A surge in backcountry skiing and snowboarding has been bolstering an otherwise flat snowsports participation bell curve for the better part of the past decade. And now with the global COVID-19 pandemic resulting in a spike in uphill-oriented equipment sales during 2020, experts are becoming increasingly concerned that a perfect storm of accidents and injuries is brewing this coming season when a glut of new enthusiasts seeking social distancing venture off-piste in unprecedented numbers.
The surge started in earnest last season when resorts throughout the country abruptly closed in March as a result of the pandemic. “People weren’t finished with winter yet … and we saw increased traffic and accidents in the backcountry,” said Nick Sargent, president of Snowsports Industries America, which hosted a virtual Town Hall discussion, “Selling the Backcountry Responsibly,” in October. “There was a significant spike in backcountry traffic, which was great, but there are also a lot of areas where we need to really be cognizant and aware.”

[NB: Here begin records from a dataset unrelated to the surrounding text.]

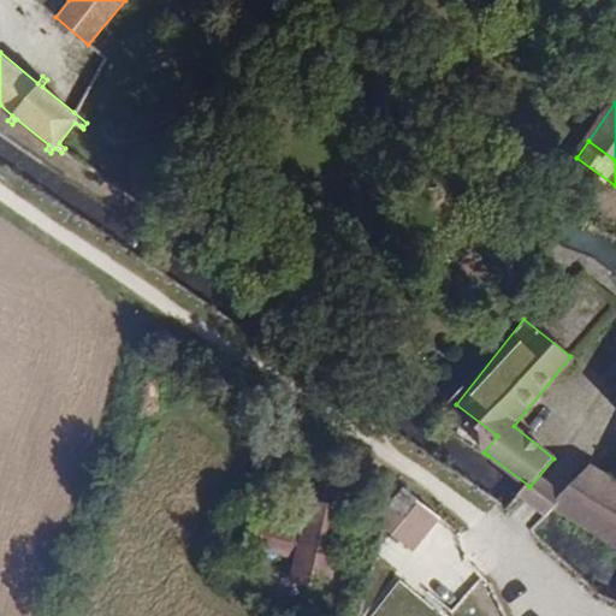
[(615,487),(586,469),(552,504),(551,507),(615,545),(615,487)]
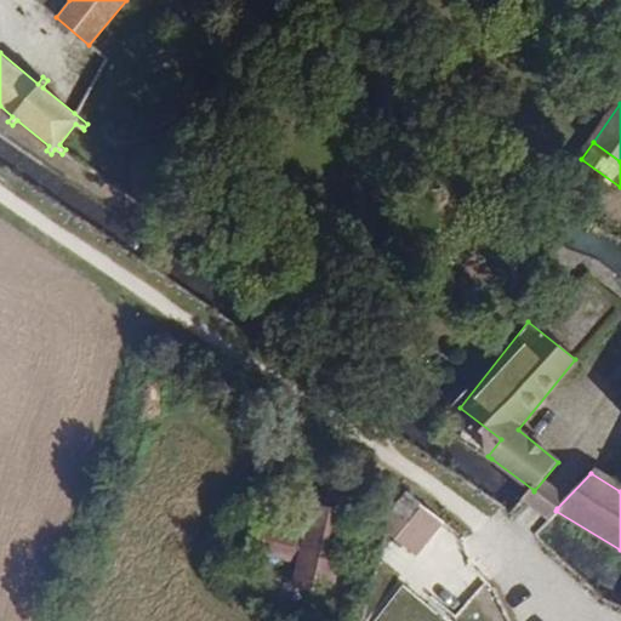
[(408,518),(420,505),(403,491),(389,503),(408,518)]
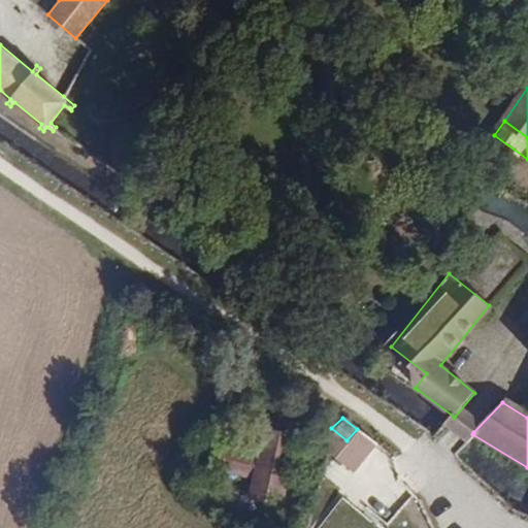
[(356,470),(378,446),(357,429),(347,440),(331,428),(330,429),(326,447),(354,470),(356,470)]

The discussion was moderated by Vermont native Adam Howard, a freeski coach at Smugglers’ Notch Ski and Snowboard Club who also is president and CEO of Height of Land Publications, which produces Backcountry Magazine, among others. Mike Donohue, owner of Outdoor Gear Exchange in Burlington, Vt., and Kim Miller, CEO of Scarpa North America, were joined on the panel by Nikki Champion, avalanche forecaster at Utah Avalanche Center; Katie Ertl, senior vice president of mountain operations at Aspen/Snowmass; and Brendan Madigan, owner of Alpenglow Sports in Lake Tahoe, Calif.
SIA put the discussion together because the numbers are telling. Over the past three seasons, sales of backcountry skis, boots and bindings increased 137 percent, with accessories (beacons, shovels, poles) rising 69 percent, according to market research by The NPD Group. Since COVID-19, those numbers have spiked even more.